In all the drama of trying to finish a book (and get a beach house rehabbed) I’ve completely fallen down on the job of SHAMELESS SELF-PROMOTION FOR BRAZEN HUSSIES. So, let’s pause for a moment for a message from our sponsor. (That would be me, wearing my writer hat.)
This Saturday, at 12:30 p.m. please join me and author H.N. Kilby at the Atlanta Journal Constitution Decatur Book Festival. About the festival, it’s a really fun, family-oriented book-centric outing.
Snark warning: Just between us? It always annoys me when a book festival lines up a “headliner” who isn’t actually a writer, but rather, a cosmetically-enhanced television personality. It saddens me, too, because I realize that these television personalities will always out-draw the inky wretches who scratch out a living by writing. One year, I went to a book festival with an estimated 200 authors, and yet, the promoters chose to make Andy Rooney the marquee speaker. Andy Rooney, who makes a living being a cranky old tv codger on 60 Minutes, decided after about five minutes at this festival that he was outta there, leaving a line of some 200 people scratching their heads and wondering what to do with the book they’d just purchased. The AJC Book Festival’s headliner was going to be Ty Pennington, the over-caffeinated host of Extreme Home Makeover for Poor People who are Not too Proud to Accept Free Wide-Screen TVs and Hot Tubs. Guess what? Ty has apparently had a better offer from Oprah, so he has ditched the festival. Oh children. Okay, snarkiness over.
We’ll be speaking at the Old DeKalb County Courthouse. You know it–it’s the actually attractive decomissoned courthouse on the Decatur Square, facing Ponce deLeon. I’ve had a blast doing this festival for the past two years, and this year should be no exception. I have no idea what I’ll say or do, but I’ll do my best to be entertaining. And–should you need a bribe–and really, who doesn’t want a bribe?–I’ll be handing out my coveted MaryKayAndrews funeral parlour fans. But wait! There’s more! You say you want a door prize drawing? Well, sisters, I am all about pleasing my peeps. All you have to do is fill out a puny little piece of paper giving me your email address (to be added to my MKA mailing list) and you’ll be entered in a drawing to win a $50 gift certificate to my favorite Decatur restaurant, FEAST.

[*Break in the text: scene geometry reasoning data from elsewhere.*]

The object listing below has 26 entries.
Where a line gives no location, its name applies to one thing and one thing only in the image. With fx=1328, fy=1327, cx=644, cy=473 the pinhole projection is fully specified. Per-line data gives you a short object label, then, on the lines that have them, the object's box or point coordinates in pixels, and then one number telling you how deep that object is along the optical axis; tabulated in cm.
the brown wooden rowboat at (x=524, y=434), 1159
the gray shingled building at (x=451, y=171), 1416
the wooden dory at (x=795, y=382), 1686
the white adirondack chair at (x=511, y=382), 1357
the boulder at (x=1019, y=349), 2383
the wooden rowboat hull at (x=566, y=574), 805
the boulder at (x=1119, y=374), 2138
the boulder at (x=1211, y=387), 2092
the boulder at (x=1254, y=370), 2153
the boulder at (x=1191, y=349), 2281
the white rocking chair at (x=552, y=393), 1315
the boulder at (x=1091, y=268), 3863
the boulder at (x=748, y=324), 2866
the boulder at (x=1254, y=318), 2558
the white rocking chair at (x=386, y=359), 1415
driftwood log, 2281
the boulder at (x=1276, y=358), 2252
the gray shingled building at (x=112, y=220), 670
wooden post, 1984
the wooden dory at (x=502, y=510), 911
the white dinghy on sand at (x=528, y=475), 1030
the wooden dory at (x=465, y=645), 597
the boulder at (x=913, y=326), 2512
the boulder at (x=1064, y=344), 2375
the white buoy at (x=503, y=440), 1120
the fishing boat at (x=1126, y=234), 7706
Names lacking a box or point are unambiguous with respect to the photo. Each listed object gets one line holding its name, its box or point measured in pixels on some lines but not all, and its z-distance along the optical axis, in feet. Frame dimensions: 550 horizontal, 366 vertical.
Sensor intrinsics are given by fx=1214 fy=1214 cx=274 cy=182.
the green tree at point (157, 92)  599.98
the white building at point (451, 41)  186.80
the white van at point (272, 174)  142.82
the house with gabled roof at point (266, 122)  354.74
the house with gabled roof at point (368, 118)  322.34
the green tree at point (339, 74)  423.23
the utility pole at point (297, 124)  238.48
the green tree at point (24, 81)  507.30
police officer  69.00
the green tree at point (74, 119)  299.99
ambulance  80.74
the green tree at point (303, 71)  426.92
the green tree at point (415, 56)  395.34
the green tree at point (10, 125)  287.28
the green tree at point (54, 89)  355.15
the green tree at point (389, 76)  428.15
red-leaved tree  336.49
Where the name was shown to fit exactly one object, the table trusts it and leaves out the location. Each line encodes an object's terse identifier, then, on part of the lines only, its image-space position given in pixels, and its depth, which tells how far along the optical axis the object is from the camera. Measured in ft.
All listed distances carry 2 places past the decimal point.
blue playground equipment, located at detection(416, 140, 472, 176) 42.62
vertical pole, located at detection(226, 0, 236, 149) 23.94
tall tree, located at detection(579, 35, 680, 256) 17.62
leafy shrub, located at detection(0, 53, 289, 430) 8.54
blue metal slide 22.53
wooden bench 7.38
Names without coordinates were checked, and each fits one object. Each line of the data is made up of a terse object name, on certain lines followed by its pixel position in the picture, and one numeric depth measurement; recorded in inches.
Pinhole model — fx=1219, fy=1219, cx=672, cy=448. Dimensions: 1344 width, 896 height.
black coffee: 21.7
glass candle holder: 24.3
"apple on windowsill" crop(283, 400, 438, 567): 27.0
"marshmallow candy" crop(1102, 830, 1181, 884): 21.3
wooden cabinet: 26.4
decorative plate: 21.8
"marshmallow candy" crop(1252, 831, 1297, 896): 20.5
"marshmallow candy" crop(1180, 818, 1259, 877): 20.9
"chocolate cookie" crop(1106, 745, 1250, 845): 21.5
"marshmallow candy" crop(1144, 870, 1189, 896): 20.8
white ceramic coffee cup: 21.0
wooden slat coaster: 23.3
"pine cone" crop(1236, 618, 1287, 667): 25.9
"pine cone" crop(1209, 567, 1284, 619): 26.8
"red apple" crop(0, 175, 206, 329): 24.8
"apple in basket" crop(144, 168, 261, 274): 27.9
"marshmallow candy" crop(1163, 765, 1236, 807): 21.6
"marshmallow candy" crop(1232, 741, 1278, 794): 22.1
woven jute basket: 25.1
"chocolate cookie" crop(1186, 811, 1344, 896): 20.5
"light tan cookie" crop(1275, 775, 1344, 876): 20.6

Now, about that mailing list. I don’t sell it or rent it. And I have no interest in selling you the world’s smallest fishing pole, penile enhancing substances, or colon cleansing products. I only want to sell you on selling ME, Mary Kay Andrews. So come, enjoy, pick up your freebie, register for a prize, buy my books, make me rich. I’ll be signing books after the talk, and then, I’m loading up my rented cargo van and heading back to Brimfield, Mass, with my junk sistah Beth for the Brimfield Antique Market for a solid week of junking. Oh Joy!